Task brief »
Please express every line of the material below as a JSON list of strings, one string per line, leaving out blank lines and the pictures.

Exercise data »
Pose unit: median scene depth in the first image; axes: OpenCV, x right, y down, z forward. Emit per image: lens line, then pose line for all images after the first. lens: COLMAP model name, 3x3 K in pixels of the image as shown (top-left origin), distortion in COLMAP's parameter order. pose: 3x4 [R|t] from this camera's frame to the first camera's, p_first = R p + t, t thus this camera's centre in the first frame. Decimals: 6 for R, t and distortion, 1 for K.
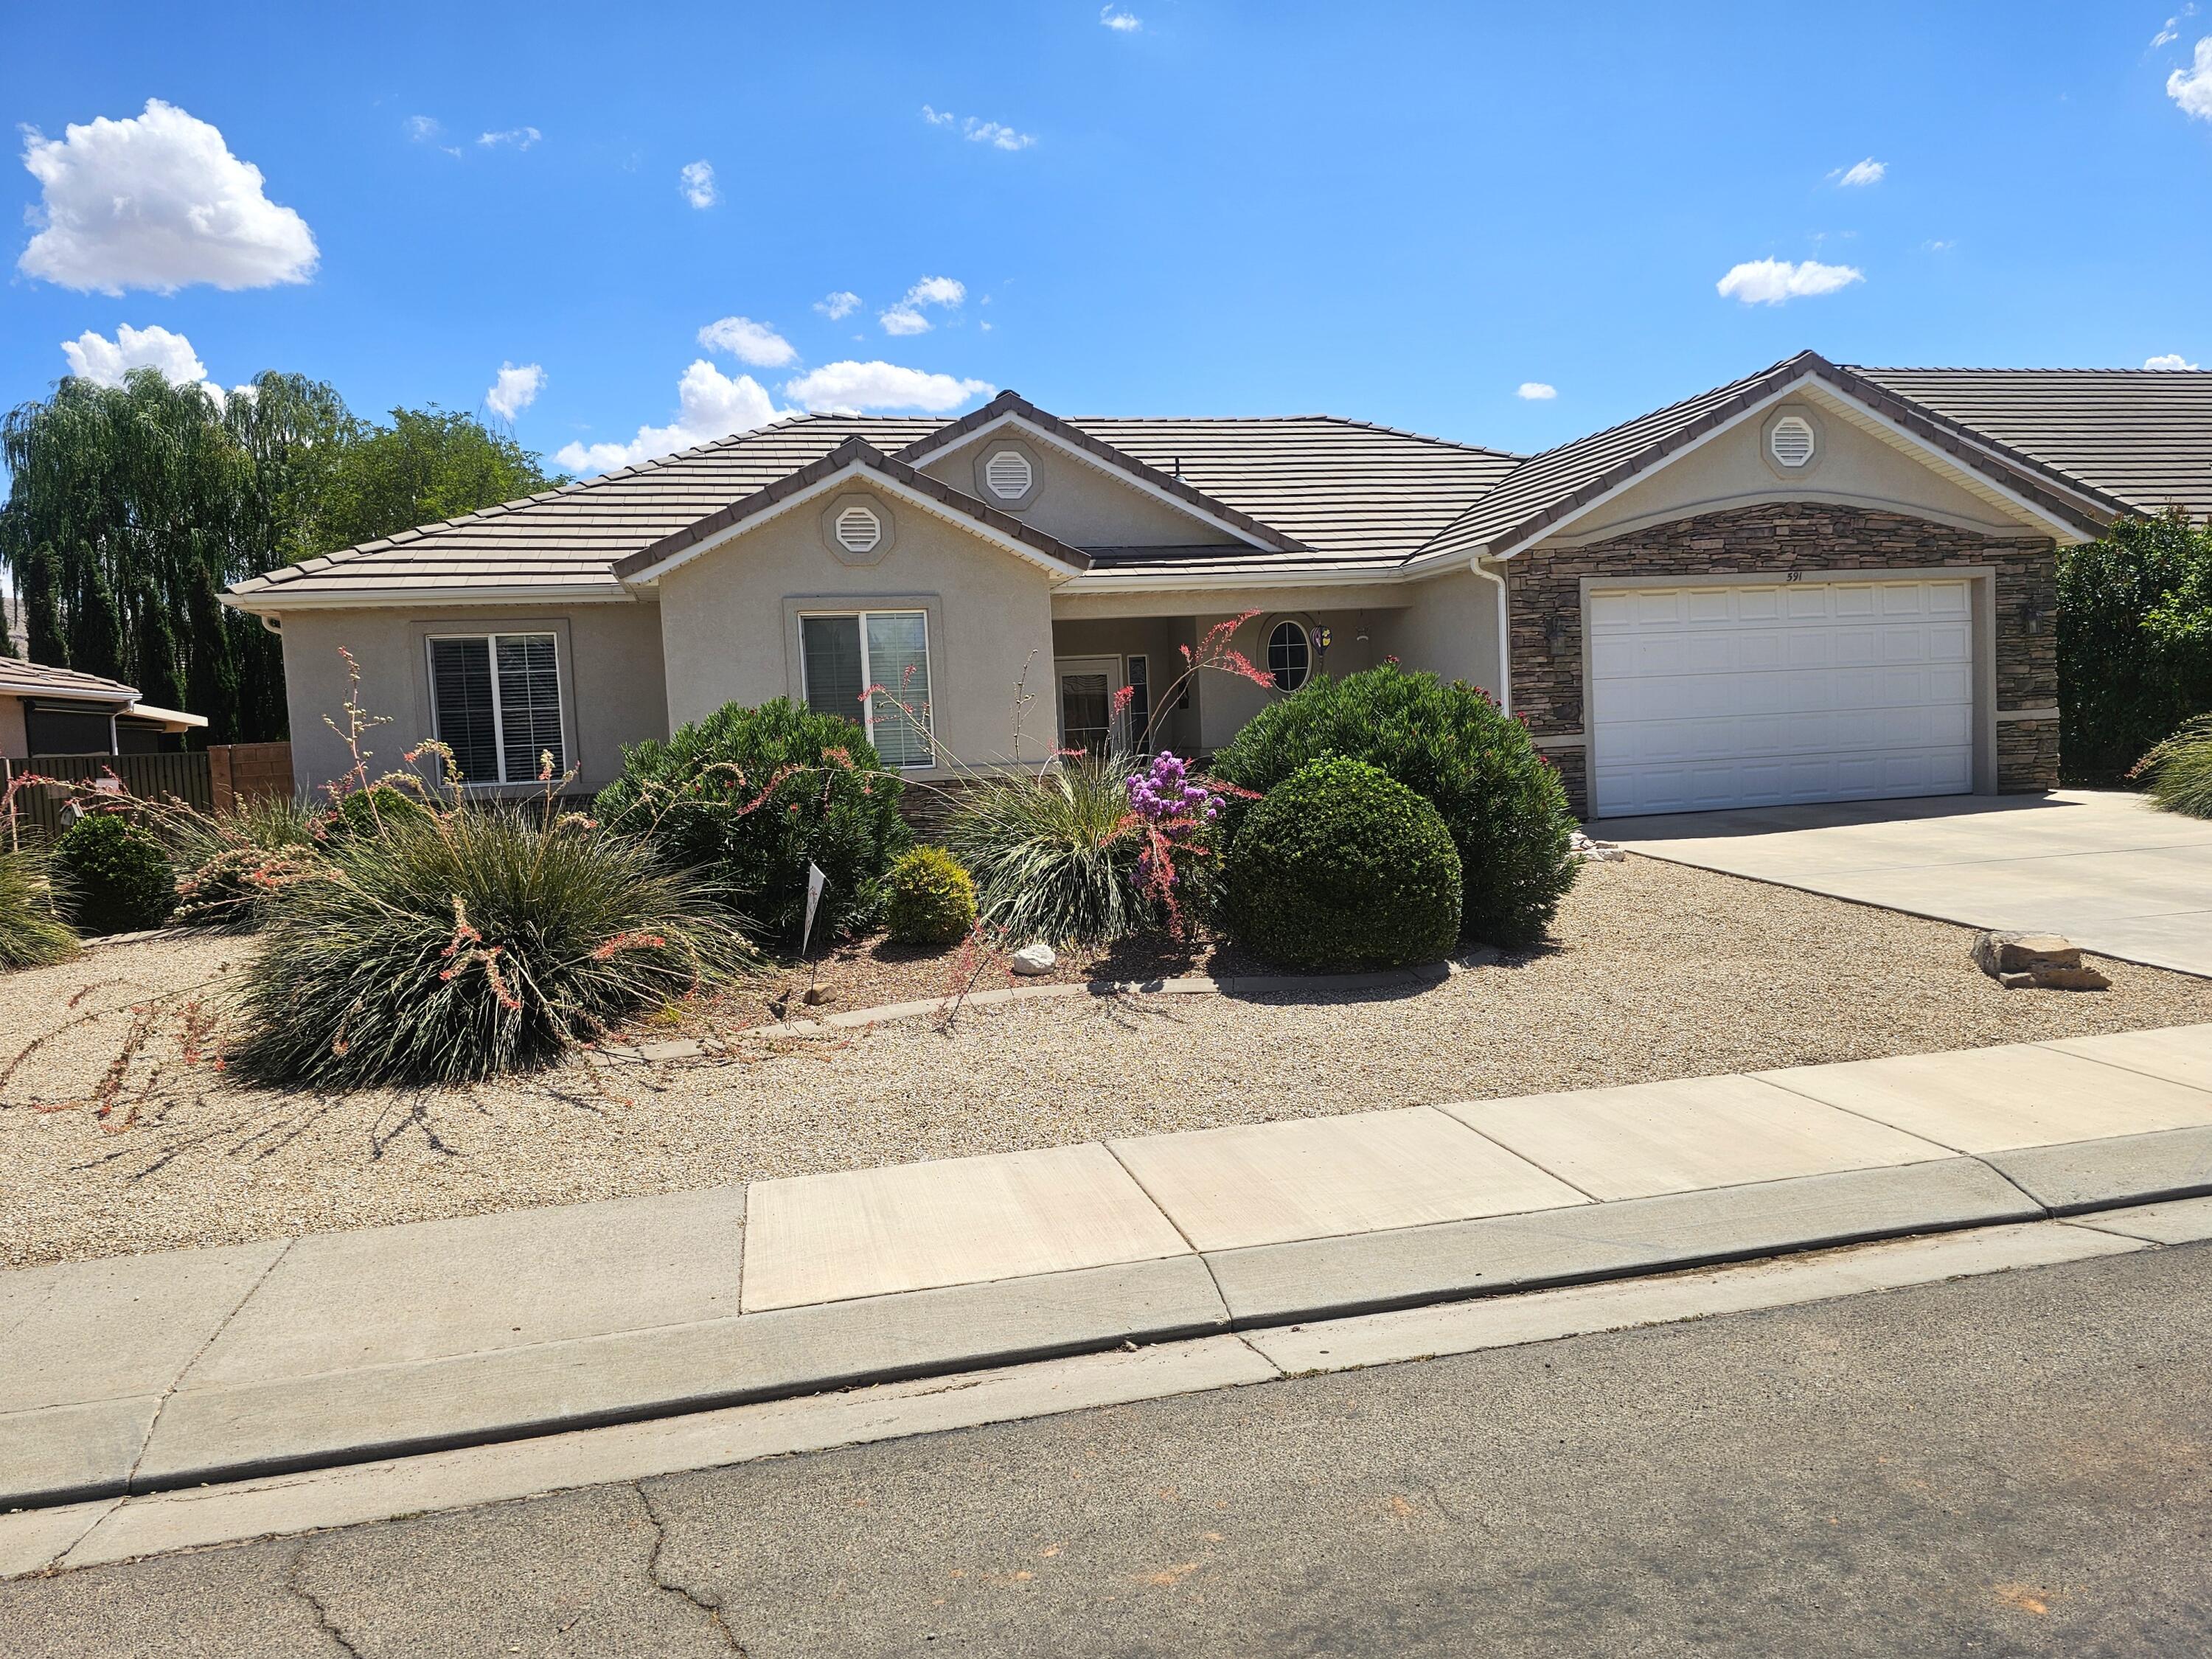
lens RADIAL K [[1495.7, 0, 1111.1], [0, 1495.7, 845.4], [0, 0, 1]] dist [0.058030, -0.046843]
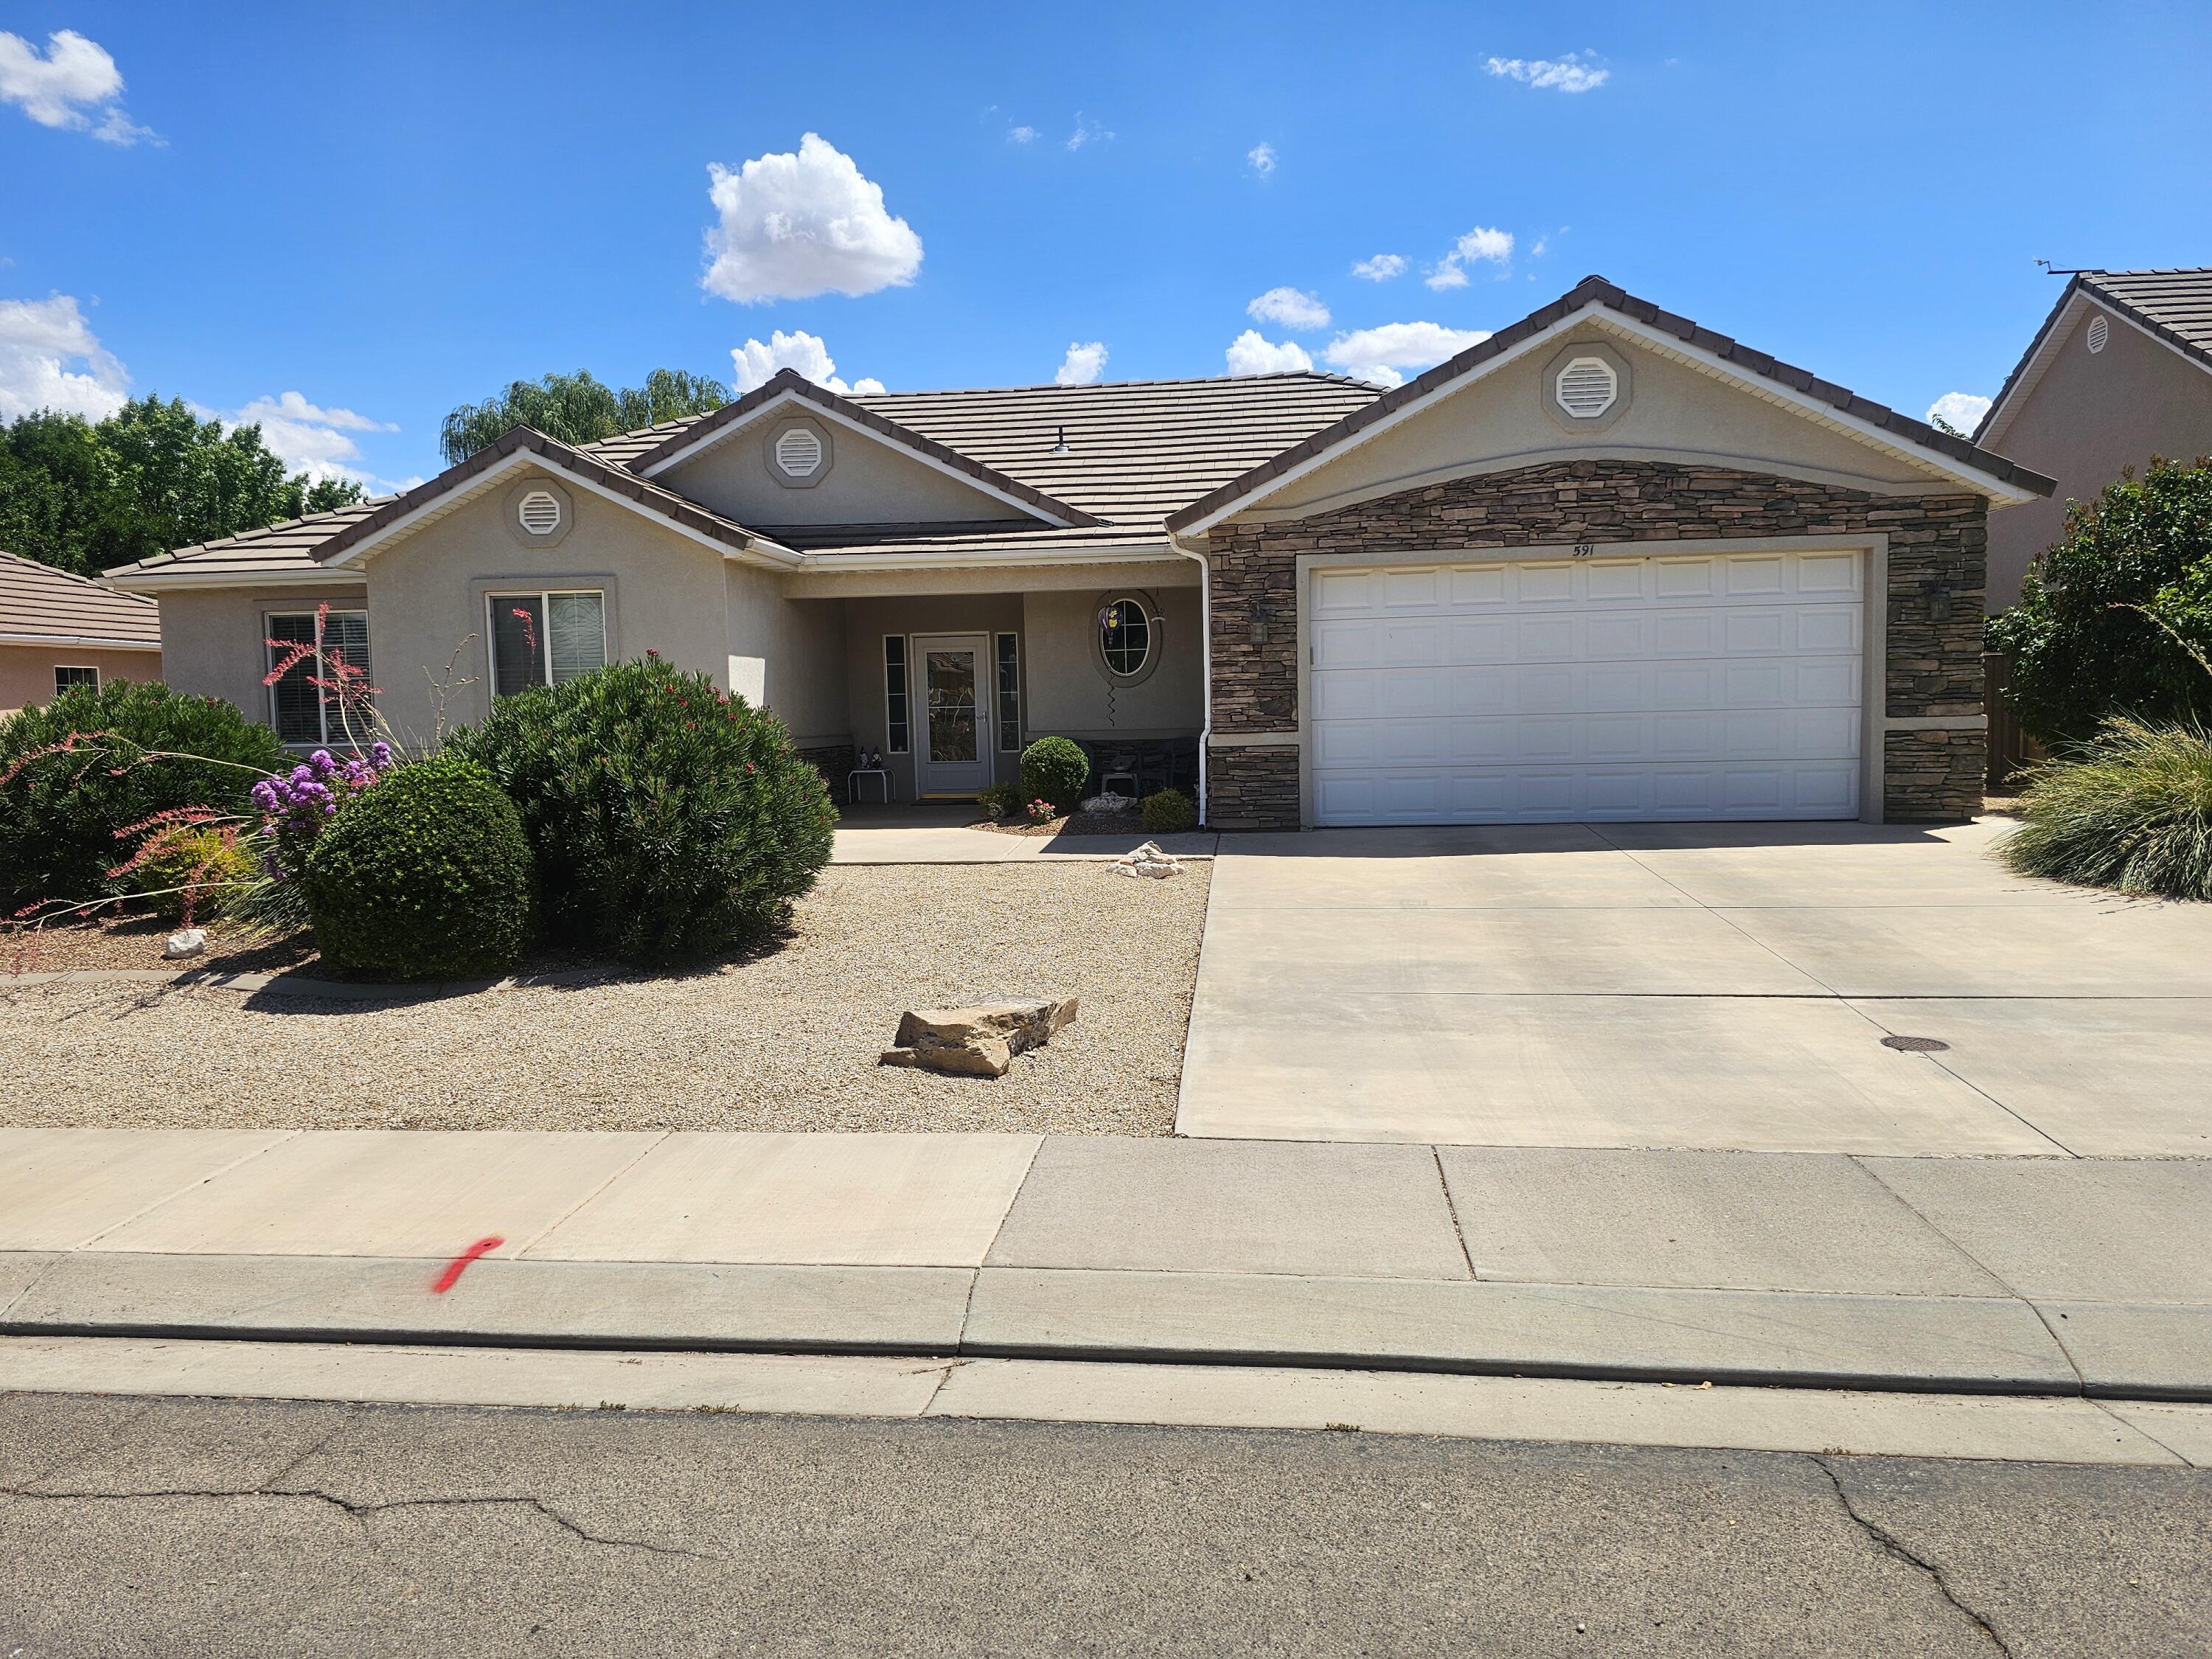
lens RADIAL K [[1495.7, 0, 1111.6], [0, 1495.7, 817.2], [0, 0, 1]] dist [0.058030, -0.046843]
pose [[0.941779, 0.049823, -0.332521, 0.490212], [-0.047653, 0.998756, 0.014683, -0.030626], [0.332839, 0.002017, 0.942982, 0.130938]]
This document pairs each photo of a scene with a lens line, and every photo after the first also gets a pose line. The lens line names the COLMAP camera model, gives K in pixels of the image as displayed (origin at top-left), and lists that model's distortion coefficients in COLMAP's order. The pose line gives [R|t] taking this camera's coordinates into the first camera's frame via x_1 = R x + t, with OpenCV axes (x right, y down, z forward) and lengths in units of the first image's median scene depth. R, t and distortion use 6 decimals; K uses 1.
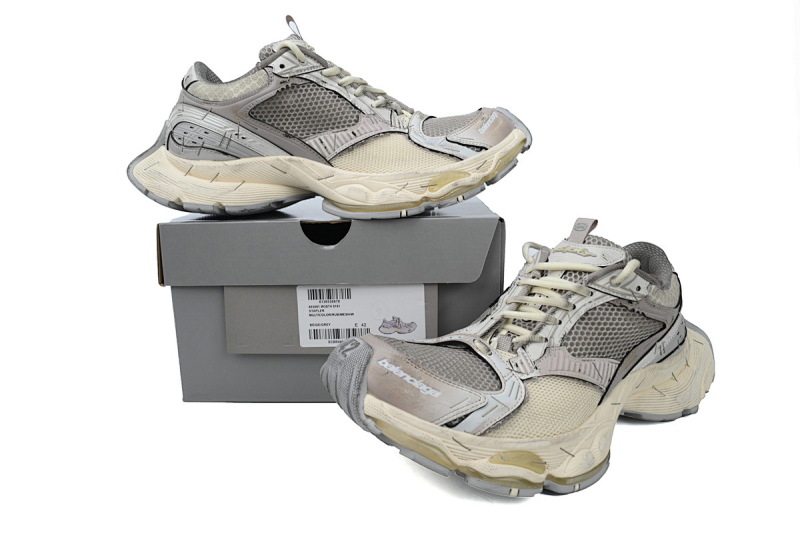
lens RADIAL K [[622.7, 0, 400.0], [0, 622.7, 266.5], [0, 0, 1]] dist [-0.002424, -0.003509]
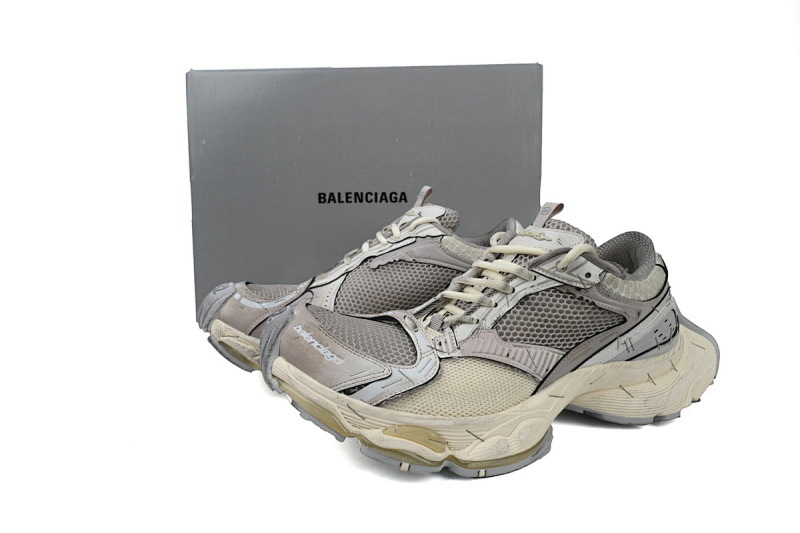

Answer area »
[
  "Pose unit: median scene depth in the first image; axes: OpenCV, x right, y down, z forward. Emit per image: lens line, then pose line for all images after the first. lens: COLMAP model name, 3x3 K in pixels of the image as shown (top-left origin), distortion in COLMAP's parameter order. pose: 3x4 [R|t] from this camera's frame to the first camera's, p_first = R p + t, t thus this camera's centre in the first frame. Decimals: 6 for R, t and distortion, 1 for K.",
  "lens RADIAL K [[1495.7, 0, 1111.1], [0, 1495.7, 845.4], [0, 0, 1]] dist [0.058030, -0.046843]",
  "lens RADIAL K [[1495.7, 0, 1111.6], [0, 1495.7, 817.2], [0, 0, 1]] dist [0.058030, -0.046843]",
  "pose [[0.941779, 0.049823, -0.332521, 0.490212], [-0.047653, 0.998756, 0.014683, -0.030626], [0.332839, 0.002017, 0.942982, 0.130938]]",
  "This document pairs each photo of a scene with a lens line, and every photo after the first also gets a pose line. The lens line names the COLMAP camera model, gives K in pixels of the image as displayed (origin at top-left), and lists that model's distortion coefficients in COLMAP's order. The pose line gives [R|t] taking this camera's coordinates into the first camera's frame via x_1 = R x + t, with OpenCV axes (x right, y down, z forward) and lengths in units of the first image's median scene depth. R, t and distortion use 6 decimals; K uses 1.",
  "lens RADIAL K [[622.7, 0, 400.0], [0, 622.7, 266.5], [0, 0, 1]] dist [-0.002424, -0.003509]"
]